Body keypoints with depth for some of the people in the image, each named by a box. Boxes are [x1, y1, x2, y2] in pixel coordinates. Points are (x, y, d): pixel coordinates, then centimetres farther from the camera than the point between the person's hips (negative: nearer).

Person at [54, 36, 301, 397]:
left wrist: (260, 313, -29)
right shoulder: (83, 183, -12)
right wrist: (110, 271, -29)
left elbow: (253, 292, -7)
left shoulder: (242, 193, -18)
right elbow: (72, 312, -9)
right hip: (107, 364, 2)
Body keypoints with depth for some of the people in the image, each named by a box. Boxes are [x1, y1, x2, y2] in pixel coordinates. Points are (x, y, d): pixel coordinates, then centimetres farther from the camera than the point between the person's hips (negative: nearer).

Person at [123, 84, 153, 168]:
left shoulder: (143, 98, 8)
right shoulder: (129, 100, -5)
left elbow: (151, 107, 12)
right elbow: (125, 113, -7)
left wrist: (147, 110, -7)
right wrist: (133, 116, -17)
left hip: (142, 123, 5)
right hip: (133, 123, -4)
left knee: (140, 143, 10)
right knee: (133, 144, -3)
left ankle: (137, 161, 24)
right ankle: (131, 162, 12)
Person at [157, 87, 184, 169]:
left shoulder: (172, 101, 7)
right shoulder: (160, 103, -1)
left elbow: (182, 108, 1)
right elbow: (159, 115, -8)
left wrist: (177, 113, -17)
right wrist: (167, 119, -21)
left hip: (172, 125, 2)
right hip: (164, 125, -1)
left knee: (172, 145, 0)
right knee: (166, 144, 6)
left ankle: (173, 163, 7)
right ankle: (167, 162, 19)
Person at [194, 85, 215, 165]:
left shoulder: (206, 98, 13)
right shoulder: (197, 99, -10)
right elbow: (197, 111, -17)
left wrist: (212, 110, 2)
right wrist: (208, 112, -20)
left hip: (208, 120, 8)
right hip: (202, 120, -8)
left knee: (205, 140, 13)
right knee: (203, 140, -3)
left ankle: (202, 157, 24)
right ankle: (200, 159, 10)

━━━━━━━━━━━━━━━━━━━━━━━━━━━━━━

▶ Work instructions
In the entries above, copy the lines from the one that contains "right hip: (164, 125, -1)" through the last line, exactly as they appear.

▶ Exercise output
right hip: (164, 125, -1)
left knee: (172, 145, 0)
right knee: (166, 144, 6)
left ankle: (173, 163, 7)
right ankle: (167, 162, 19)
Person at [194, 85, 215, 165]:
left shoulder: (206, 98, 13)
right shoulder: (197, 99, -10)
right elbow: (197, 111, -17)
left wrist: (212, 110, 2)
right wrist: (208, 112, -20)
left hip: (208, 120, 8)
right hip: (202, 120, -8)
left knee: (205, 140, 13)
right knee: (203, 140, -3)
left ankle: (202, 157, 24)
right ankle: (200, 159, 10)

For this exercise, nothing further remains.